Use `to` except where you can gaurantee that the input value maps to a valid enum member, because `cast` does not check your work:

     writeln(cast(ZoneNumber)17); // breaks the type system
    writeln(to!ZoneNumber(17)); // throws a ConvException: Value (17) does not match any member value of enum 'ZoneNumber'

So, `cast` is faster, but unsafe. `to` is slower, but protects the enum's invariant.

I just want to correct this and say there isn't a type system requirement for the enum to be only one of the selected values, even in safe code.

e.g.:

enum flags {
  one = 1,
  two = 2,
}

flags f = flags.one | flags.two; // ok
++f; // ok also

In essence, an enum acts as a derived type with named constants.

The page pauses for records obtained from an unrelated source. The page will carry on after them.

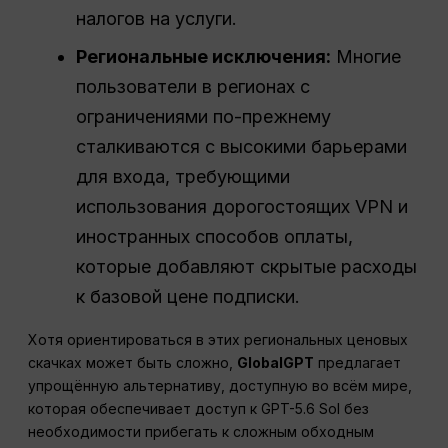
налогов на услуги.
Региональные исключения:
Многие
пользователи в регионах с
ограничениями по-прежнему
сталкиваются с высокими барьерами
для входа, требующими
использования дорогостоящих VPN и
иностранных способов оплаты,
которые добавляют скрытые расходы
к базовой цене подписки.
Хотя ориентироваться в этих региональных ценовых
скачках может быть сложно,
GlobalGPT
предлагает
упрощённую альтернативу, доступную во всём мире,
которая обеспечивает доступ к GPT-5.6 Sol без
необходимости прибегать к сложным обходным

Also, there is one situation where you can't use to -- a string-based enum:

enum sym : string {
   s = "s value",
   y = "y value"
}

auto a = cast(sym)"s value"; // ok
assert(a == sym.s);

auto b = to!sym("s value"); // runtime error

This is because to!someEnum(string) is specialized to look at the enum names only, not the values.